I waited, but Tommy didn’t say anything else. The longer the silence went on, the more threatening it felt, so I started talking again.

“Look, Tommy, Barry Gale showed up here in Bangkok right out of the blue last week. He told me-”

“I know what he told you,” Tommy interrupted.

Then Tommy went back to his cigar again, leaving it entirely up to me to carry the conversation. I wouldn’t have minded so much, but not knowing what we were talking about was a considerable handicap.

I decided to give Tommy a little jab, just to see what developed. “So I guess it was your people who swung Howard off the Taksin Bridge, huh? And that would also no doubt be your people following me around town instead of the FBI or the CIA.”

I thought Tommy looked startled for a moment and then tried to cover it by drawing slowly on the cigar and carefully tapping off the ash against the bowl at his feet.

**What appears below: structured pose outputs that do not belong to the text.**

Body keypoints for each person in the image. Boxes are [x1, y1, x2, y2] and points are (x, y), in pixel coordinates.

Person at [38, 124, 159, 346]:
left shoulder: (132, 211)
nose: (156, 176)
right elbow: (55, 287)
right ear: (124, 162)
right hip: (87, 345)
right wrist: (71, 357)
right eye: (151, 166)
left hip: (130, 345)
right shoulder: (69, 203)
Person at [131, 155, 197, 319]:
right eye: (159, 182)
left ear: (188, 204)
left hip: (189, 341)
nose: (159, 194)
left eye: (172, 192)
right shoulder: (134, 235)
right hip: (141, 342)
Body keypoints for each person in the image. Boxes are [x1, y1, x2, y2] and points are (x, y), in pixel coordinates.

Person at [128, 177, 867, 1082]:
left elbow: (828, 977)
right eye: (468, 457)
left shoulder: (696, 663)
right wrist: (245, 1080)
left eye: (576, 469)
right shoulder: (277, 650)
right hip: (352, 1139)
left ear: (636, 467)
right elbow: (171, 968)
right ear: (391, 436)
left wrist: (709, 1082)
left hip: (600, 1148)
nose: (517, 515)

It was a technique I had used on a few occasions myself when I wasn’t sure what was happening, so I thought I recognized a slight opening. I pressed him before he could regroup.

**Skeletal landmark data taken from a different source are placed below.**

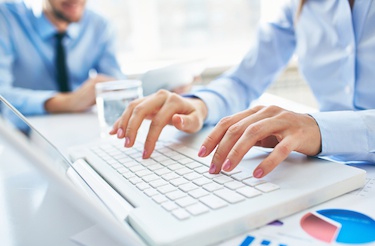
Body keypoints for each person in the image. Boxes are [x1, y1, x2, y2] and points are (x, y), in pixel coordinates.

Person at [109, 0, 375, 179]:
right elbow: (245, 79)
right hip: (332, 170)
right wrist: (200, 104)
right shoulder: (300, 6)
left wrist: (319, 128)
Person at [0, 0, 124, 116]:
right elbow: (2, 95)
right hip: (23, 132)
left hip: (80, 124)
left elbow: (120, 90)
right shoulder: (7, 17)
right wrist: (67, 102)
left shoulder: (100, 26)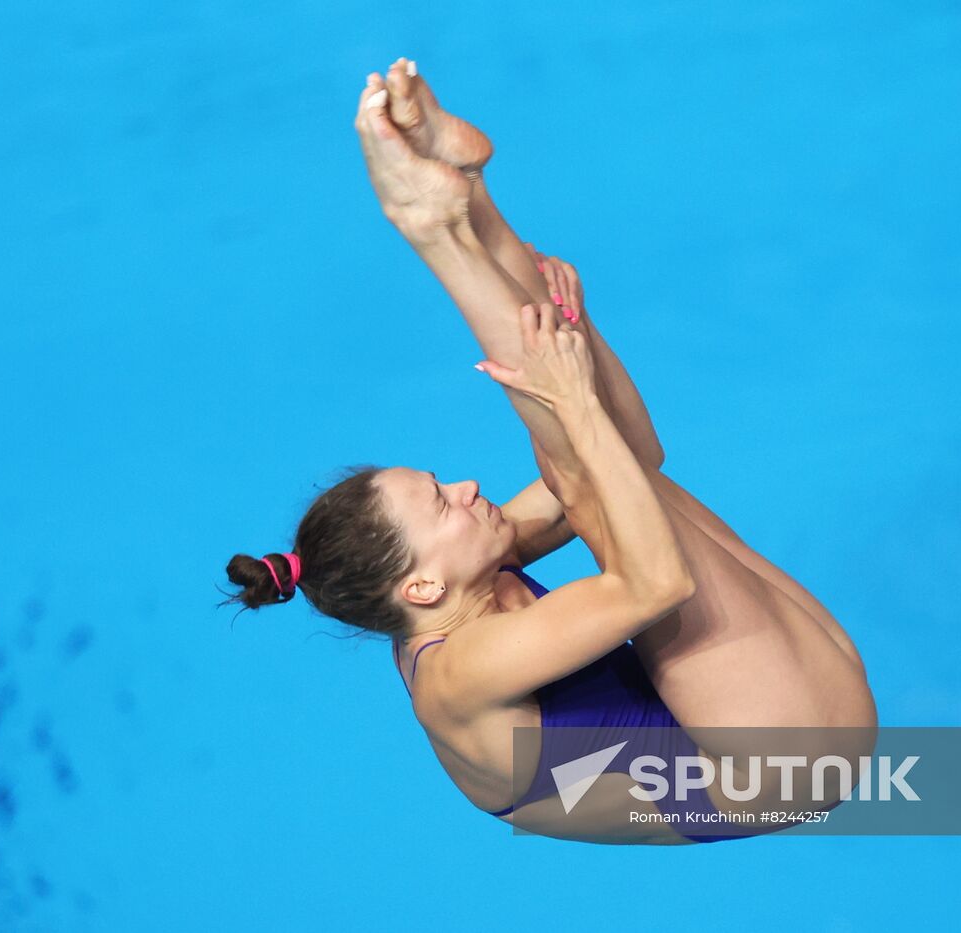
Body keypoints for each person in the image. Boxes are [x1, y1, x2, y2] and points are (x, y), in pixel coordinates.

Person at [224, 59, 876, 845]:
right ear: (422, 584)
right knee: (586, 468)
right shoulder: (459, 675)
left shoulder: (456, 576)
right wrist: (568, 392)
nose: (466, 485)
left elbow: (637, 451)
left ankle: (469, 197)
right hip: (785, 759)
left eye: (442, 483)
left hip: (786, 704)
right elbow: (654, 574)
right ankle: (436, 229)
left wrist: (572, 329)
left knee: (601, 470)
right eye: (442, 502)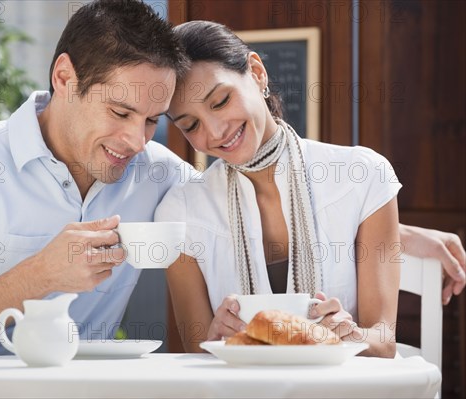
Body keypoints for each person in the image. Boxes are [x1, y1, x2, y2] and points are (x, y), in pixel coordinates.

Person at [0, 0, 191, 355]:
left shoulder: (158, 173)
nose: (138, 141)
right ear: (64, 78)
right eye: (120, 112)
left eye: (153, 120)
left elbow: (238, 196)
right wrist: (39, 275)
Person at [156, 20, 401, 357]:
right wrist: (213, 339)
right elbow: (196, 358)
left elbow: (383, 343)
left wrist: (347, 334)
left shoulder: (363, 176)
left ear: (257, 73)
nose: (214, 132)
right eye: (191, 125)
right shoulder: (180, 211)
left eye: (220, 101)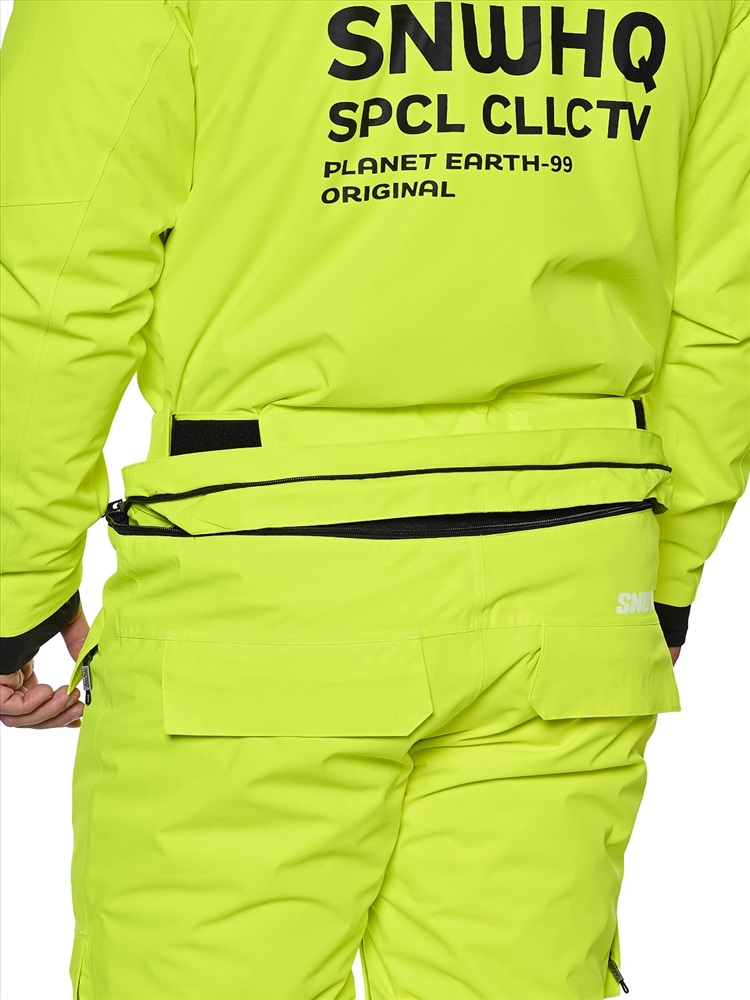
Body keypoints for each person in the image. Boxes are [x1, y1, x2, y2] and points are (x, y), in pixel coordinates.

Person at [0, 2, 747, 997]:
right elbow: (722, 304)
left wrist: (15, 590)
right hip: (567, 605)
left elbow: (53, 278)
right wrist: (666, 580)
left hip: (261, 612)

“Didn’t know I’d picked up on your flunkies, did you, Tommy? Maybe you’d better find yourself some higher quality guys.”

Now I could see clearly how surprised Tommy was. I figured I was on a roll and kept pushing.

“The real question, of course, is why you have guys tailing me in the first place. It wouldn’t be that you’ve lost Barry Gale, would it? That you think by sticking with me you can find him again? Because if it is, you’re shit out of luck there, too. I have no idea where Barry Gale is.”

Now Tommy was staring at me as if I had gone mad.

“What the fuck you talking about?” he snapped.

“I’m talking about you having me followed.”

Tommy looked disgusted. “What do you take me for, Jack? I’m not some criminal; I’m an official of the Thai government. If I wanted to know where you were, I’d just stick a bug up your ass.”

He snorted and started to turn away, but then he stopped. “What’s this shit about the FBI and the CIA?”

Okay, so maybe I had that part wrong. I tossed out a hapless-looking gesture to buy some time to decide where to go from here. Under the circumstances, it came easily.

“It was just a figure of speech,” I said. “I’ve had a feeling that someone is following me, but I don’t know who it is. I guess I’m still just spooked by Barry Gale showing up the way he did.”

“Yeah,” Tommy nodded, “he’s a spooky kind of guy.”

I could see that my mention of the CIA was still turning in Tommy’s head, so I tried to change the subject before he had any more time to think about it.

“I’m really enjoying your little visit, Tommy, but are you going to tell me anytime soon what it is you want?”

“Yeah, Jack, I’ll tell you right now.”

Tommy bent over and punched out his cigar in the celadon bowl with a half-dozen stabs that looked just as harsh and brutal as he obviously wanted them to. Then he took a handkerchief from his pocket, wiped his hands, and stood up.

“Forget about the ABC, Jack. Back off. Do you understand me?”

“I’m not involved with the ABC, Tommy, and I’m not helping Barry Gale. There’s nothing for me to back off from.”

Tommy turned and walked out of the living room and I followed him into as the entry hall. He opened the front door, but then he stopped and looked back at me over his shoulder.

“That’s not the way I hear it, Jack, and I usually hear things right. I’ve warned you to back off and I’m not going to warn you again. Get as far away from the ABC as you can. Believe me, it’s the only thing you can do now.”

I was in some kind of game that nobody wanted to tell me the rules for and I felt like a fool. I didn’t like being a fool and something in Tommy’s tone made me angry.

“Yeah? And what are you going to do if I don’t back off, Tommy? Kill me?”

“You know better than that, Jack. Thais are gentle people with peaceful hearts. We’re not violent like you Americans are.”

“I’m glad to hear it.”

“Then, on the other hand, you know Bangkok, too, Jack.”

Tommy let his eyes hang on me through the pale blue haze of cigar smoke drifting in the apartment.

“It’s tough to get much done without occasionally having somebody shot.”

In the dim light and still air the cigar smoke began breaking into long, spiraling wisps, elegant little whorls that floated gracefully away into the darkness at the ceiling.

“Good night, Jack. Thanks for the cigar.”